Today on World Environment Day, the Coalition is delighted to announce that a re-elected Turnbull Government will create a $5 million Threatened Species Recovery Fund to support local communities in the fight to protect Australia’s vulnerable wildlife.
The Fund will provide seed money and community grants for local projects that strongly align with the targets of Australia’s Threatened Species Strategy.
Across Australia local communities, environment groups and ‘friends of’ groups are working tirelessly to protect our vulnerable species. We want to support their efforts.
The first nine projects to be supported by the new Fund will focus on community conservation efforts in Queensland, New South Wales, Western Australia, Victoria and Tasmania.

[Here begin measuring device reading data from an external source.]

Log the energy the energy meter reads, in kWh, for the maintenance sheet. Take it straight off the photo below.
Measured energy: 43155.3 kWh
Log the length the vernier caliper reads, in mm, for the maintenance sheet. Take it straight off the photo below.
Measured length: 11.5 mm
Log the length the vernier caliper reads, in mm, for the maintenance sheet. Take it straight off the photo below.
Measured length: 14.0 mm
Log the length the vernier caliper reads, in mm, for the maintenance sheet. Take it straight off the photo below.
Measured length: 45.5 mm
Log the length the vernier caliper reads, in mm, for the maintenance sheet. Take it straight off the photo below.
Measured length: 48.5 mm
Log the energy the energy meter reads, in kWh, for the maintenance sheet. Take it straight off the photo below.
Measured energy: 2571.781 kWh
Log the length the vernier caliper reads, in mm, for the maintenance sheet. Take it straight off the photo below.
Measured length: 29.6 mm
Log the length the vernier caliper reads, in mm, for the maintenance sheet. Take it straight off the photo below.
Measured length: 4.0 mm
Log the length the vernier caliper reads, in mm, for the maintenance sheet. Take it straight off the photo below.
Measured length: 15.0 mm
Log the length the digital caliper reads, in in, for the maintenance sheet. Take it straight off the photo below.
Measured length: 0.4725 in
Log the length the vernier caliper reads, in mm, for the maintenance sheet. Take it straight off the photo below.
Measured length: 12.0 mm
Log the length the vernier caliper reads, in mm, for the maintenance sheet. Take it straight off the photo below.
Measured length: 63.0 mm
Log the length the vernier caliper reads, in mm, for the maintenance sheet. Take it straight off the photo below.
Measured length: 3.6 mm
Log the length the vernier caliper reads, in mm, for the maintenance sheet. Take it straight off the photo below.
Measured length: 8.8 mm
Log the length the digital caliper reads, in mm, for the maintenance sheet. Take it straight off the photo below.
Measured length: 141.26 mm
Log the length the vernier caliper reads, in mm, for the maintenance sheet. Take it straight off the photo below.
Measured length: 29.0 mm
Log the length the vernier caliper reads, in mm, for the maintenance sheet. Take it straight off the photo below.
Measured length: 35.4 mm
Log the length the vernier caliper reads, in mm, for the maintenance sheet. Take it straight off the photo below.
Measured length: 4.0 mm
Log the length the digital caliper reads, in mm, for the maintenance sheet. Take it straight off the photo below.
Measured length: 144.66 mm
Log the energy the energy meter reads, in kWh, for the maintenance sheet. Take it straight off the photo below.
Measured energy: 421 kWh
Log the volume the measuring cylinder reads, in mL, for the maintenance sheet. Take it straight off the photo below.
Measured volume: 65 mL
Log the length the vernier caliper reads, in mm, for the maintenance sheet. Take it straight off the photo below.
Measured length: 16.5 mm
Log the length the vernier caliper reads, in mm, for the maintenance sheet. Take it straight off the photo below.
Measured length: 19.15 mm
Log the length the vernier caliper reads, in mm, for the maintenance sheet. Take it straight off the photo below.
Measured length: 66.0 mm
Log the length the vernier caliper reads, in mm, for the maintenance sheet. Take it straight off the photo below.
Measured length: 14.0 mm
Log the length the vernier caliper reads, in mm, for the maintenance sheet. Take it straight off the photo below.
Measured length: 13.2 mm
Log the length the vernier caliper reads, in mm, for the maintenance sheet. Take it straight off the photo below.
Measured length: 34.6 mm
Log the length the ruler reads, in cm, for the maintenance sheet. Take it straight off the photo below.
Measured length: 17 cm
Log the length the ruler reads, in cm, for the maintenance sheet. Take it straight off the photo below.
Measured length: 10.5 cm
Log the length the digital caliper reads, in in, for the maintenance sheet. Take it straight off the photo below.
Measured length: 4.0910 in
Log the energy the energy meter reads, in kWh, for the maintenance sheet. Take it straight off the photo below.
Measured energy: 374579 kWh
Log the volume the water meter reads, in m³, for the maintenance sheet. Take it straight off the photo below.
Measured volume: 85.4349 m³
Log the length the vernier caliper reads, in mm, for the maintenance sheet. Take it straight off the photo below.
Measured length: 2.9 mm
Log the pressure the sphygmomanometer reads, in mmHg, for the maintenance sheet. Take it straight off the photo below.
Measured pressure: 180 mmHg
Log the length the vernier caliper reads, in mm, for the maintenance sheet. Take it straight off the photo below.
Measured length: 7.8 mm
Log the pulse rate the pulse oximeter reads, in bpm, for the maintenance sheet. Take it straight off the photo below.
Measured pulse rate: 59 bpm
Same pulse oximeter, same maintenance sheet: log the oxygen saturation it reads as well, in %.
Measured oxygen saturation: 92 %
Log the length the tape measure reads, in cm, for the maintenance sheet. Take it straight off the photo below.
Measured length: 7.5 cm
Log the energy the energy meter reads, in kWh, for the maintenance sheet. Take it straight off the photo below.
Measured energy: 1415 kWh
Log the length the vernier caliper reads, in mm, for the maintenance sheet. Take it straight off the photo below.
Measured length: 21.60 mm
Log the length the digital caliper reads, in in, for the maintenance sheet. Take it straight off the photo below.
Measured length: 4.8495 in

Examples of these projects include work to control predators and improve habitat in far north Queensland to protect the Southern Cassowary; creating a new secure population in Western Australia of Gilbert’s Potoroo – the world’s rarest marsupial; predator control in Tasmania’s Meander Valley to protect the Eastern Barred Bandicoot and Eastern Quoll.
Australia’s unacceptably high rate of species extinction is a problem that needed a fresh approach. That is why the Coalition Government appointed Australia’s first Threatened Species Commissioner and released Australia’s first Threatened Species Strategy.
The Strategy contains ambitious but achievable targets to turn around the trajectory of 20 priority birds, 20 priority mammals and 30 priority plants by 2020. It also commits to the creation of five feral cat-free island, 10 mainland feral cat-free wildlife enclosures and the culling of two million feral cats.
For the first time ever, threatened species have an Australian Government policy framework with hard and measurable targets.
Since the appointment of the Threatened Species Commissioner in June 2014, the Australian Government has mobilised more than $208 million for projects that directly support and protect our threatened species.
However protecting our vulnerable wildlife is not a task that governments can do alone. We can only be successful by working in partnership with all levels of government, the private sector and the community.
The Threatened Species Recovery Fund will help galvanise community action on the ground, where it is needed most.